Митрополит раз за разом осенял крестом поверхность Оки, по которой улетела крылатая волчья стая. Никого из воинов князя-батюшки давно не было видно, а отец Василий всё шептал молитву Богородице о путешествующих. Будто продолжая смотреть кротко в мудрые глаза, серо-зелёные с солнечным ободком вокруг зрачка. Всеслав был, пожалуй, первым, кто не косился на бедного толстяка с укоризной или упрёком. Он поводил руками возле груди и горла митрополита, почесал большим пальцем старый шрам над правой бровью и уселся обратно за записи, повторяя вслух наказы, что выводил там чудно́й палочкой с серым носиком. Говорил Него́де, как заваривать, напа́ривать и настаивать дурнишник, горечавку, дрок, зверобой и лапчатку. Объяснял самому́ Василию, что изводить себя посто́м и молитвой, дело, конечно, может и богоугодное, но если Господу митрополит понадобится там, на небесах, досрочно, то Всеблагой сам решит, как его лучше призвать. Помогать Ему в этом — глупость и гордыня, то, от чего предостерегают паству и сам патриарх Всея Руси, и каждый из его коллег-подчинённых. А вот помочь Господу, сберечь и сохранить дар Его бесценный, жизнь и душу в живом теле — это посильно и похвально для каждого. Просто кому-то не стоит налегать на капусту с репой, потому что они мешают правильному усвоению чего-то, названия отец Василий не запомнил от волнения. А вот курятина, горох с бобами, яичные желтки и жёлтый сыр, новое для Руси кушанье, те наоборот помогают. Только есть надо чаще, но пома́лу. А ещё гулять больше. Тогда, глядишь, и отступит хвороба, которую великий князь назвал каким-то ромейским словом, которого митрополит тоже не сохранил в памяти. И сил прибавится, и здоровья, для блага православной церкви, земли-матушки и люда русского. Всего, не только рязанского да муромского.

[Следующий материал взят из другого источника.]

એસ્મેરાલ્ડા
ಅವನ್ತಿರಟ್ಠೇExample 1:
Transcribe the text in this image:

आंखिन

Тысячи глаз провожали княжью стаю. В каждом взгляде были восхищение и любовь. И лишь в некоторых — восхищение и сочувствие к великому князю, что сам, своими руками или словами на глазах других помогал каждому, кому только мог. Летая по необъятной, огромной, как все своими глазами видели на белом экране «стенгазеты», русской земле.
А в тереме спал Давыд Святославич, князь Рязанский да Муромский. Всеслав нашептал ему лечебный сон перед тем, как покинуть его гостеприимный дом. Передав приветы и гостинцы от отца и старшего брата. На которые во все свои огромные зелёные глаза глядела Злата, не отходившая от постели князя. И снова беззвучно плакала. Но уже не от отчаяния.